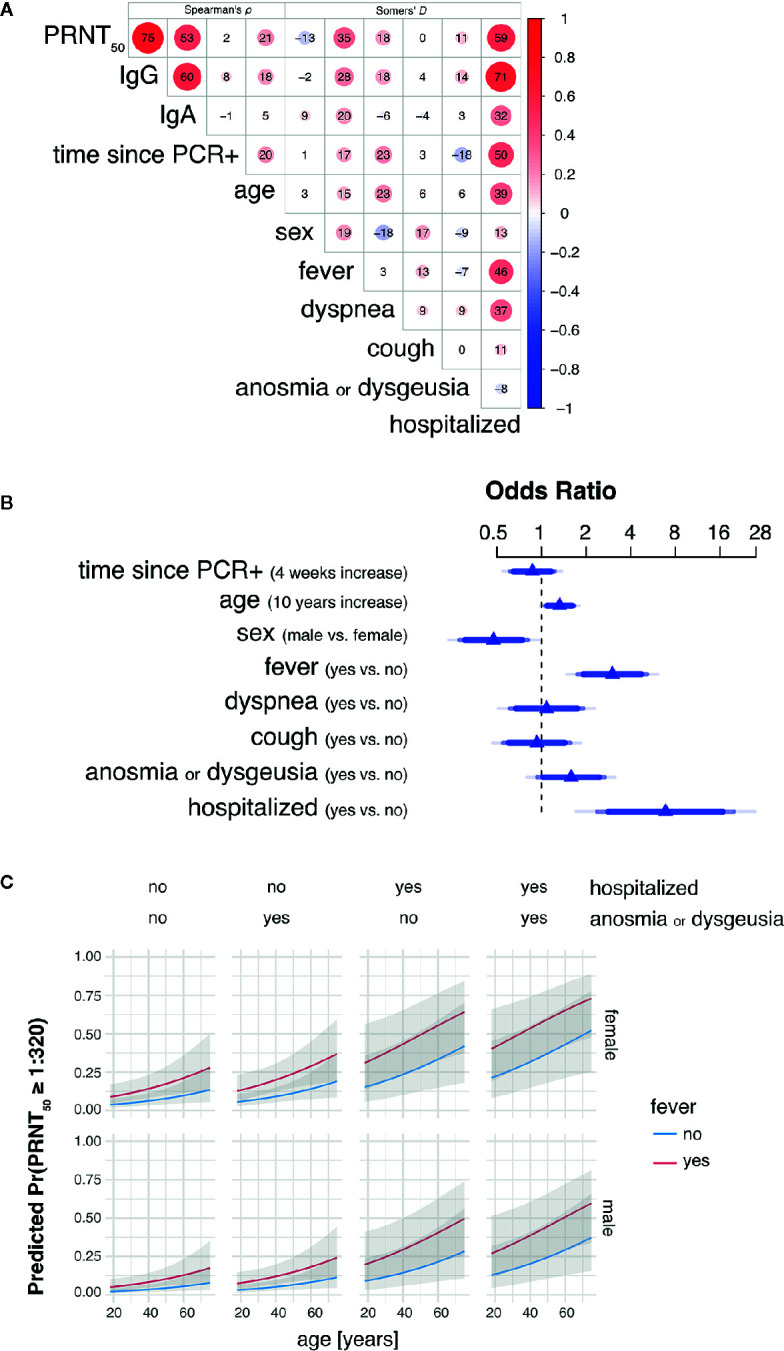
Hospitalization, fever and age are main predictors of high SARS-CoV-2 neutralizing antibody titers in convalescent plasma. (A) Heat plot representation summarizing bivariate rank correlation coefficients between all variables analyzed. Shown is only the upper triangle of the correlation matrix where correlation coefficients are given as Spearman’s ρ for continuous variables (four leftmost columns) and Somers’ D for bivariate correlations including at least one binary variable. Positive and negative correlations are colored in red and blue, respectively. Numbers within circles represent correlation coefficients expressed as percent while circle sizes are proportional to the absolute correlation coefficient values. (B) Adjusted odds ratios (OR) estimated by multivariable proportional odds (PO) logistic regression analysis are shown for each predictor of PRNT50 titer as response variable. OR of continuous variables are calculated for 4 weeks increase in time since PCR+ and 10 years increase in age. Blue of different transparencies indicates 90, 95, and 99% confidence levels. (C) Predicted probabilities for PRNT50 titers of at least 1:320 for varying predictor settings with 95% confidence bands. Shown are predicted probabilities for age ranging from 18 to 75 years in females (top row) and males (bottom row) by all possible combinations of hospitalization status with presence of anosmia or dysgeusia (columns) and fever (blue and red lines). Effects were estimated by a L2-penalized PO logistic regression model including all shown, most important variables age, sex, fever, anosmia or dysgeusia, and hospitalization.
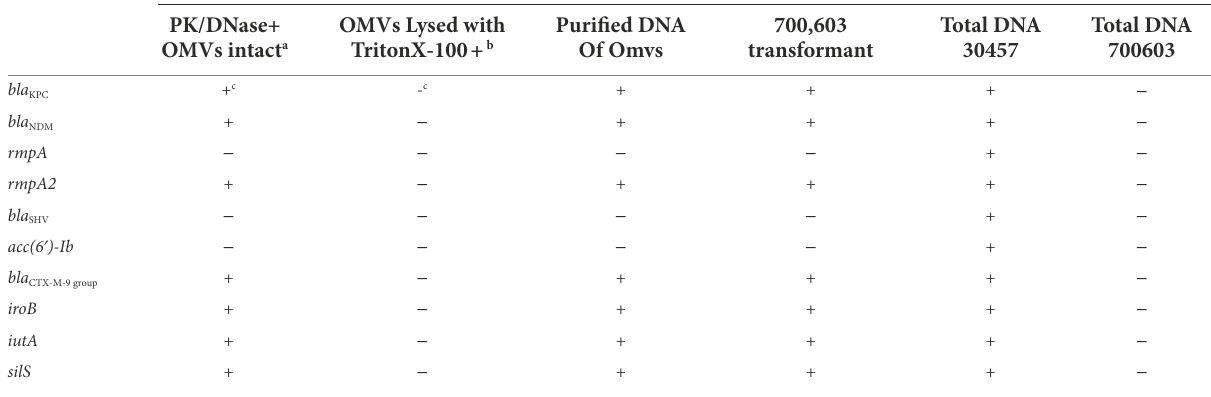
TABLE 2 Presence of antibiotic resistance and virulence genes in OMVs of NUHL30457 strain and 700,603 transformant.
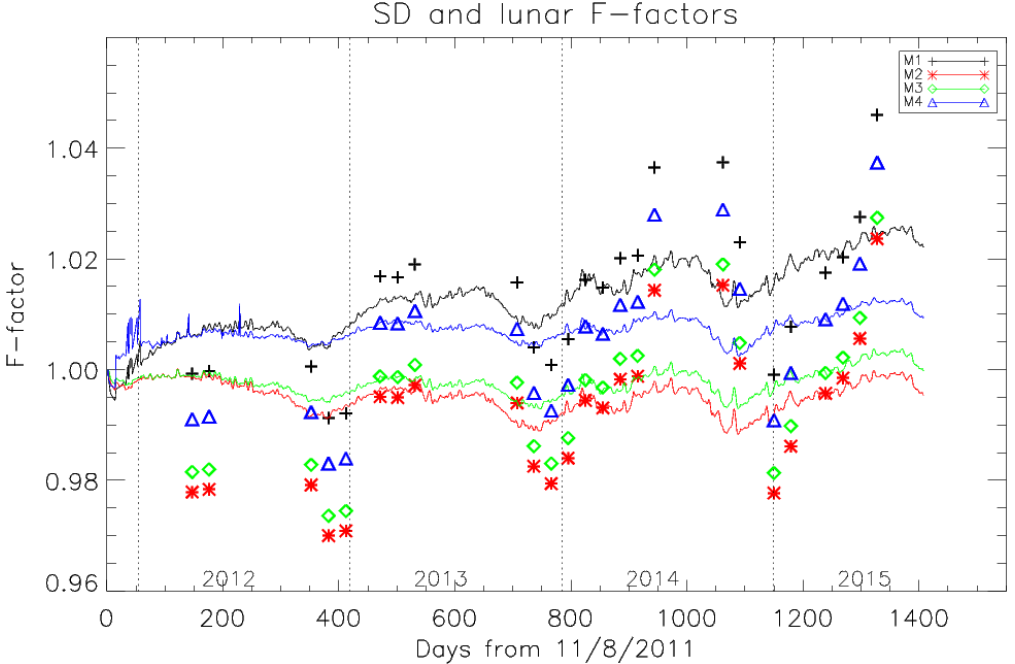
Figure 11. Normalized SD and MT-based lunar F-factors in bands M1 to M4. The lunar F-factors have been scaled to the SD F-factors with the best fitting scaling factors.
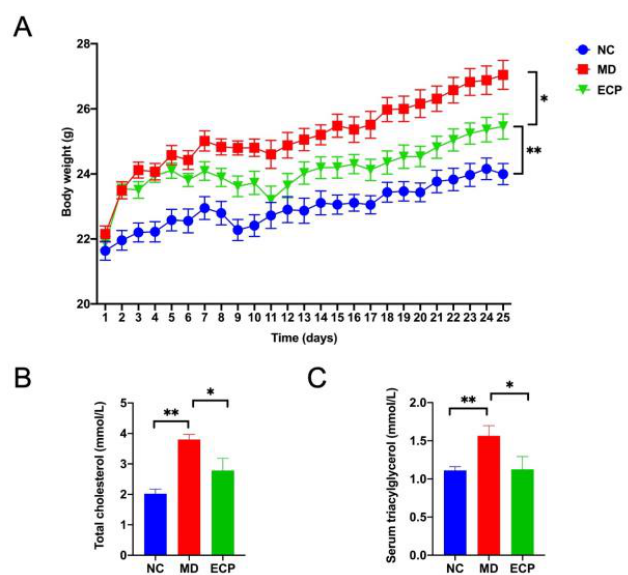
Figure 1. Oral intake of ECP significantly decreased the body weight ( A ), serum levels of triacylglycerol ( B ), cholesterol ( C ) in HFD-fed mice. Data are expressed as means ± standard error of the mean (SEM). * p < 0.05, ** p < 0.01.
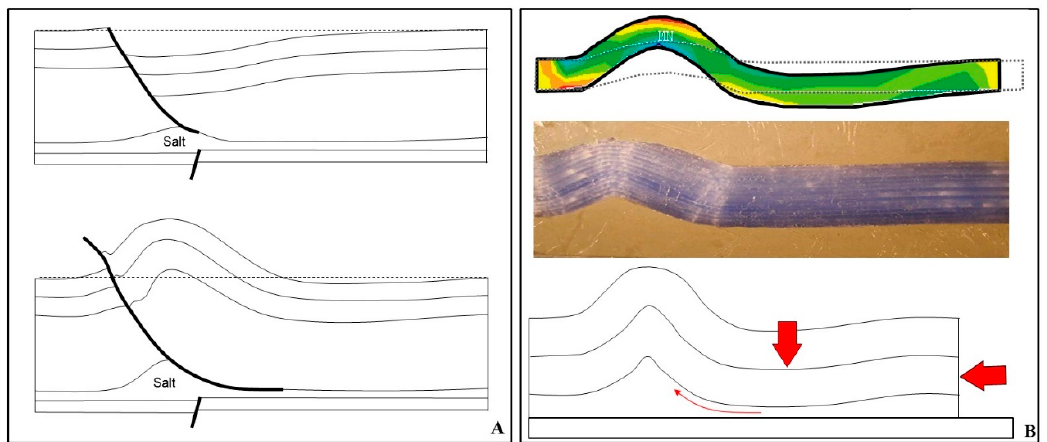
Figure 14. Two possible scenarios of the development of hanging wall synclines, as seen along the Nahdah and Qusaibah areas. ( A ) these synclines developed as drag folds along extensional faults that formed during the Late Cretaceous and were inverted during Late Cenozoic. This model might also explain the formation of the flanking folds that verge away from the main fold axes, as seen in the Salakh E and Hinaydil structures. ( B ) These synclines are a result of buckling caused by the Cenozoic shortening. The numerical modelling in ANSYSED was produced with about 1.5 km shortening. The other side of the layer is fixed in both X and Y directions. The formation of the anticline as a result of buckling is accompanied by a wide syncline in the moving part. The sandbox model in the middle shows an example of wide synclines developing in the hinterland due to fold buckling. The schematic diagram shows the mechanism of salt migration from the area underlying the syncline towards the anticlinal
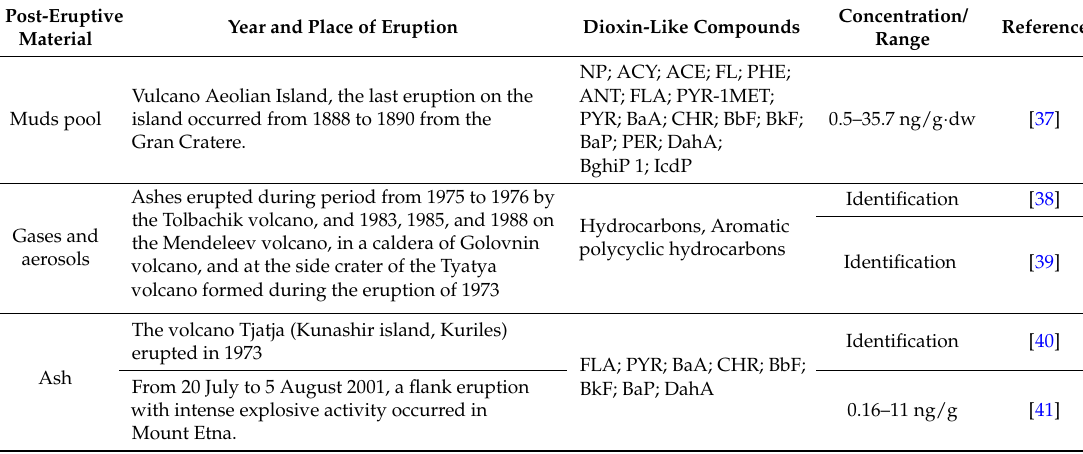
Table 3. Dioxin-like compounds in post-eruptive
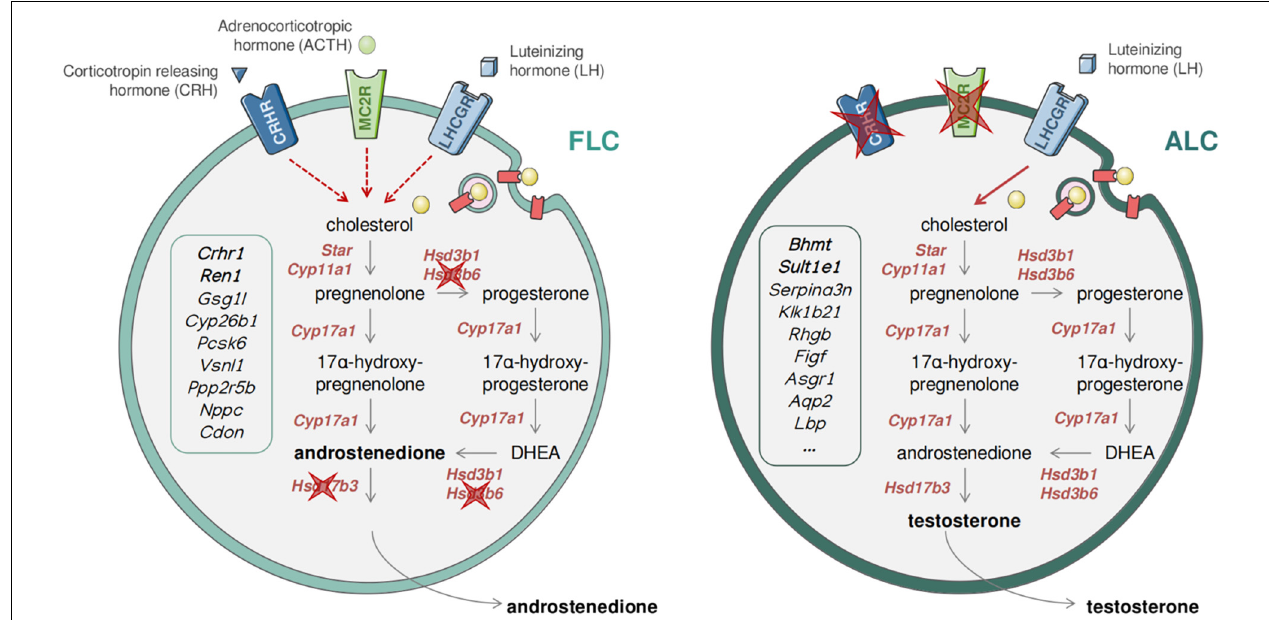
FIGURE 6 | Dual and sequential model of steroidogenesis regulation. Drawing recapitulating the similarities and differences between FLCs (Left) and ALCs (Right) . The expression of the ACTH receptor (encoded by Mc2r ) and the CRH receptor (encoded by Crhr1 ) in FLCs suggests that the regulation of androgen production is mediated by LH, CRH, and CRH, while in the absence of CRH and ACTH receptors in ALCs the regulation is exclusively under the control of LH.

○ ○ ○

-- Your instructions --
From the material above, reproduce everything verbatim except the pictures.

-- Answer section --
Hospitalization, fever and age are main predictors of high SARS-CoV-2 neutralizing antibody titers in convalescent plasma. (A) Heat plot representation summarizing bivariate rank correlation coefficients between all variables analyzed. Shown is only the upper triangle of the correlation matrix where correlation coefficients are given as Spearman’s ρ for continuous variables (four leftmost columns) and Somers’ D for bivariate correlations including at least one binary variable. Positive and negative correlations are colored in red and blue, respectively. Numbers within circles represent correlation coefficients expressed as percent while circle sizes are proportional to the absolute correlation coefficient values. (B) Adjusted odds ratios (OR) estimated by multivariable proportional odds (PO) logistic regression analysis are shown for each predictor of PRNT50 titer as response variable. OR of continuous variables are calculated for 4 weeks increase in time since PCR+ and 10 years increase in age. Blue of different transparencies indicates 90, 95, and 99% confidence levels. (C) Predicted probabilities for PRNT50 titers of at least 1:320 for varying predictor settings with 95% confidence bands. Shown are predicted probabilities for age ranging from 18 to 75 years in females (top row) and males (bottom row) by all possible combinations of hospitalization status with presence of anosmia or dysgeusia (columns) and fever (blue and red lines). Effects were estimated by a L2-penalized PO logistic regression model including all shown, most important variables age, sex, fever, anosmia or dysgeusia, and hospitalization.
TABLE 2 Presence of antibiotic resistance and virulence genes in OMVs of NUHL30457 strain and 700,603 transformant.
Figure 11. Normalized SD and MT-based lunar F-factors in bands M1 to M4. The lunar F-factors have been scaled to the SD F-factors with the best fitting scaling factors.
Figure 1. Oral intake of ECP significantly decreased the body weight ( A ), serum levels of triacylglycerol ( B ), cholesterol ( C ) in HFD-fed mice. Data are expressed as means ± standard error of the mean (SEM). * p < 0.05, ** p < 0.01.
Figure 14. Two possible scenarios of the development of hanging wall synclines, as seen along the Nahdah and Qusaibah areas. ( A ) these synclines developed as drag folds along extensional faults that formed during the Late Cretaceous and were inverted during Late Cenozoic. This model might also explain the formation of the flanking folds that verge away from the main fold axes, as seen in the Salakh E and Hinaydil structures. ( B ) These synclines are a result of buckling caused by the Cenozoic shortening. The numerical modelling in ANSYSED was produced with about 1.5 km shortening. The other side of the layer is fixed in both X and Y directions. The formation of the anticline as a result of buckling is accompanied by a wide syncline in the moving part. The sandbox model in the middle shows an example of wide synclines developing in the hinterland due to fold buckling. The schematic diagram shows the mechanism of salt migration from the area underlying the syncline towards the anticlinal
Table 3. Dioxin-like compounds in post-eruptive
FIGURE 6 | Dual and sequential model of steroidogenesis regulation. Drawing recapitulating the similarities and differences between FLCs (Left) and ALCs (Right) . The expression of the ACTH receptor (encoded by Mc2r ) and the CRH receptor (encoded by Crhr1 ) in FLCs suggests that the regulation of androgen production is mediated by LH, CRH, and CRH, while in the absence of CRH and ACTH receptors in ALCs the regulation is exclusively under the control of LH.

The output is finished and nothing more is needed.